Greetings from the land of crab cakes, Orioles fans, and much cheaper than NYC prices. The family and I have spent the weekend in Maryland visiting relatives, and today we’re headed to Washington, D.C. for some sightseeing and maybe a trip to the Oval Office, where I’ll try to convince our nearly-3-year-old son that he really is more qualified to be President than the guy currently doing the job. (By the way, highlight of the weekend for him is the discovery of this way-cool bubbles-making toy my wife’s aunt has. It’s called a Bubbles Making Bubbles stick, and that photo above was taken by my wife. He played with that thing for like an hour. And yeah, one’s headed to our apartment right now. God bless Amazon.)
First up today, so much is being said and written about this “so bad it’s hard to believe they can say it’s good with a straight face” health care bill that may be voted on by Congress this week. I don’t want to get into every single lie or mistruth being uttered about it, or how disastrous this would be for so many people. Here, instead, is a simple 90-second video featuring a West Virginia woman confronting her Senator, Shelley Capito, about what will happen to the woman’s daughter if “TrumpCare” is passed.

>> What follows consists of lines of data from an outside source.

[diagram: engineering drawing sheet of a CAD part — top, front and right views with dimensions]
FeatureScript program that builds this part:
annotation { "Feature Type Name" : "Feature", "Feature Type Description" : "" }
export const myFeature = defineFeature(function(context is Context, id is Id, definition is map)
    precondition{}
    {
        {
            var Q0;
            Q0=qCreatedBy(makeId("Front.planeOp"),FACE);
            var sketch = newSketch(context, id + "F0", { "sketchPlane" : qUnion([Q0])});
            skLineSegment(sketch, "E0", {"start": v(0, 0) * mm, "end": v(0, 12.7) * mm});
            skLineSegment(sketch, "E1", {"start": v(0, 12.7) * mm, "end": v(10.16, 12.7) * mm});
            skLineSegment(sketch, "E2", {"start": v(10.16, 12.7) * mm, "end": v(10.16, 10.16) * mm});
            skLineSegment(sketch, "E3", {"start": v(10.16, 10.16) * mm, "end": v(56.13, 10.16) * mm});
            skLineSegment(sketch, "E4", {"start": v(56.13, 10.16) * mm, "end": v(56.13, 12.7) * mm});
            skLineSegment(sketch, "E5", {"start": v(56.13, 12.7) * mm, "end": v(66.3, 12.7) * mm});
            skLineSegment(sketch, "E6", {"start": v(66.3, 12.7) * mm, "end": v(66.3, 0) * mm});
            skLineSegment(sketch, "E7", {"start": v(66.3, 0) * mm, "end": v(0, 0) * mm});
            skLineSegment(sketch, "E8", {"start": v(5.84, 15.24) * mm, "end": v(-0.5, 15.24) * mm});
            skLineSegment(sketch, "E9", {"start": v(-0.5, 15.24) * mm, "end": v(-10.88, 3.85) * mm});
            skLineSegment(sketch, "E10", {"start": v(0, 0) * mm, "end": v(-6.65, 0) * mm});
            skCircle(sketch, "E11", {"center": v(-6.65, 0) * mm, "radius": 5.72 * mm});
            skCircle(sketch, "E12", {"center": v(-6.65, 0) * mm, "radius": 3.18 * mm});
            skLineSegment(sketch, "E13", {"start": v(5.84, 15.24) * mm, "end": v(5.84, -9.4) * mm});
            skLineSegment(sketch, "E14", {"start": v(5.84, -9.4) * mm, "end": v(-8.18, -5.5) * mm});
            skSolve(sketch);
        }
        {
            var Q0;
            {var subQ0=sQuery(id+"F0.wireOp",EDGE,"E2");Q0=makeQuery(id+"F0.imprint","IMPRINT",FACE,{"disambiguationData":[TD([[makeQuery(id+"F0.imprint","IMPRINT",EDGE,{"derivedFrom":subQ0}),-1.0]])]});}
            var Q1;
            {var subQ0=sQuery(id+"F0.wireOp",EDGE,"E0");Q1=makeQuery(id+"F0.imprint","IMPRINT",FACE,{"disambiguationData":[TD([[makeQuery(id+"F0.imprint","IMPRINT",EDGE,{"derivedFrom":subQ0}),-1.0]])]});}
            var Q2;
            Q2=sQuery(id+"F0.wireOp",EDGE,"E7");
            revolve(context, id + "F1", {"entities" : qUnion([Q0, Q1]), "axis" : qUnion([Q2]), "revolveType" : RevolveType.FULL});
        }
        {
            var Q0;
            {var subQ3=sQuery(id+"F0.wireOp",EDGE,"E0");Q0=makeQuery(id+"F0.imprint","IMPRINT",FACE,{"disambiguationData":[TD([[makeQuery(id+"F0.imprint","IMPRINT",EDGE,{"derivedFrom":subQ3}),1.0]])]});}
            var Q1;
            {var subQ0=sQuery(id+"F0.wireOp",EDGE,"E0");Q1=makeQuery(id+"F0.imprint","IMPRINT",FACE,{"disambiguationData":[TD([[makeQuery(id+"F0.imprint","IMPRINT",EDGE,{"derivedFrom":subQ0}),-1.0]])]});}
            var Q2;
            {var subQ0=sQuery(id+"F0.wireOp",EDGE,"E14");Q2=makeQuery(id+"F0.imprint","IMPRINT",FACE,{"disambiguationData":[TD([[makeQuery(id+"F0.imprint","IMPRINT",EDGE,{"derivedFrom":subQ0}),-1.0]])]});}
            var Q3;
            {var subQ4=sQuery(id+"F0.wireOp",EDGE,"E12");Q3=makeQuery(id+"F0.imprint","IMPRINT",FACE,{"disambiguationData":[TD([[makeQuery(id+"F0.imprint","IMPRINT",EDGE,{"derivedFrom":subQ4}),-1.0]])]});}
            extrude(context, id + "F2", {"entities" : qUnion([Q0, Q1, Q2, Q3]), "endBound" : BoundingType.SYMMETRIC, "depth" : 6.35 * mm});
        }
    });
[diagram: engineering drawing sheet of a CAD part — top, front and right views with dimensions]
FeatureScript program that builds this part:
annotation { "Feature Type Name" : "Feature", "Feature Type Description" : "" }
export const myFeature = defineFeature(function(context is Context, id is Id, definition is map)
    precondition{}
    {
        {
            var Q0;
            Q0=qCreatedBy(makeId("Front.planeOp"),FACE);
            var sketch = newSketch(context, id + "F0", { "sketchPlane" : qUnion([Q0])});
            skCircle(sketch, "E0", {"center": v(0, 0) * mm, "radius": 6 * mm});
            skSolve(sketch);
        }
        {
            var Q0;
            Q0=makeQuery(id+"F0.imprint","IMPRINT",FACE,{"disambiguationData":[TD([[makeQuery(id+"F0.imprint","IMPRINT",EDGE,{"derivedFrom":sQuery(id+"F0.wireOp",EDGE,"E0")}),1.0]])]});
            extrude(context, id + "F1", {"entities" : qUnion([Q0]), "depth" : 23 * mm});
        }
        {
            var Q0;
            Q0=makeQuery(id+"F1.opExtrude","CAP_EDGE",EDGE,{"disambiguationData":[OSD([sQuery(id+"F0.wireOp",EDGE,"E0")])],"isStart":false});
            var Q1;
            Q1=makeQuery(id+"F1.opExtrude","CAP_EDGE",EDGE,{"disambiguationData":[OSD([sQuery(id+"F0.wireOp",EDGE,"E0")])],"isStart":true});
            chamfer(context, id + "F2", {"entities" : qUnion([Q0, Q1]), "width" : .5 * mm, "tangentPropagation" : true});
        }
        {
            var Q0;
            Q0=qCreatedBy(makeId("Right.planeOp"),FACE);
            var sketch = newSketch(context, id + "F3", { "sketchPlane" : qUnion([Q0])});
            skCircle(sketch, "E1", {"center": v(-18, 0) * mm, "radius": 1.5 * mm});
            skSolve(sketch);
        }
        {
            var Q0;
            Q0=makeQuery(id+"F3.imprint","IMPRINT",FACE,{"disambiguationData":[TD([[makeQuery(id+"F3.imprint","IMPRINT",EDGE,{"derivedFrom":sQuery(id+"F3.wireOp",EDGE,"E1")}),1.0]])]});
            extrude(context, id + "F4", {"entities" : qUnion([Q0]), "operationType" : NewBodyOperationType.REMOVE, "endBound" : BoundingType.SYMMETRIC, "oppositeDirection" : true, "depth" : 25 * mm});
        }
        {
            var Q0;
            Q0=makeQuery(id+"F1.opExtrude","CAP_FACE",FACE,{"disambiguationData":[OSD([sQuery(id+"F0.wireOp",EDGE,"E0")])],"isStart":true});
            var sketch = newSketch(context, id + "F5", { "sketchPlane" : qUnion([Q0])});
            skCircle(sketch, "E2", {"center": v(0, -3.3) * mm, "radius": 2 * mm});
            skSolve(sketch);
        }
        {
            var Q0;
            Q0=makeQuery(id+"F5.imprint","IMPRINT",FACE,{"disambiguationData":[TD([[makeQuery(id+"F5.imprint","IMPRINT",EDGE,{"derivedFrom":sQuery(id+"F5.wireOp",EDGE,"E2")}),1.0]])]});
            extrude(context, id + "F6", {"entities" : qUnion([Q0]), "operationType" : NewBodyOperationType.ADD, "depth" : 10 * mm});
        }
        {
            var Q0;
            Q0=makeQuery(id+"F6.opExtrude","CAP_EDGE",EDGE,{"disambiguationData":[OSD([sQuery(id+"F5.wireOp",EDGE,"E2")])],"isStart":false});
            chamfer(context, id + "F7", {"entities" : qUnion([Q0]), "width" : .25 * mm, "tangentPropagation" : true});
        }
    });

Simple, powerful, effective.
**Next up today, I thought this was pretty ingenious. Stephen Colbert flew to Russia to be on a Russian talk show, to announce he’s running for President in 2020. “Might as well cut out the middleman,” Colbert said.
Of course he’s not really running, but this was oddly fascinating to watch, Colbert as a guest on Russian TV.
**Finally today, you may have missed this over the weekend but if you watching Netflix’s “Making A Murderer” you’re probably as obsessed with the cases it covered as I am. Anyway, it looks like a grievous wrong was finally righted on Friday. Brendan Dassey, the nephew of convicter murderer Steven Avery, was forced into a confession and verbally taken advantage of by Wisconsin sheriff Dept., then sentenced to life in prison in 2007.
Thanks in part to the huge success of the documentary, Dassey’s plight has gotten a lot of attention, and Friday he got one step closer to much-deserved freedom. A federal appeals court ruled that his confession was illegally obtained, and that unless the state wants to retry him within the next 90 days, or appeal to the Supreme Court, he will be set free.
Dassey’s plight was the most tragic part of “Making a Murderer;
a mentally challenged kid totally steamrolled by the legal system. Now, finally, it looks like justice will be done.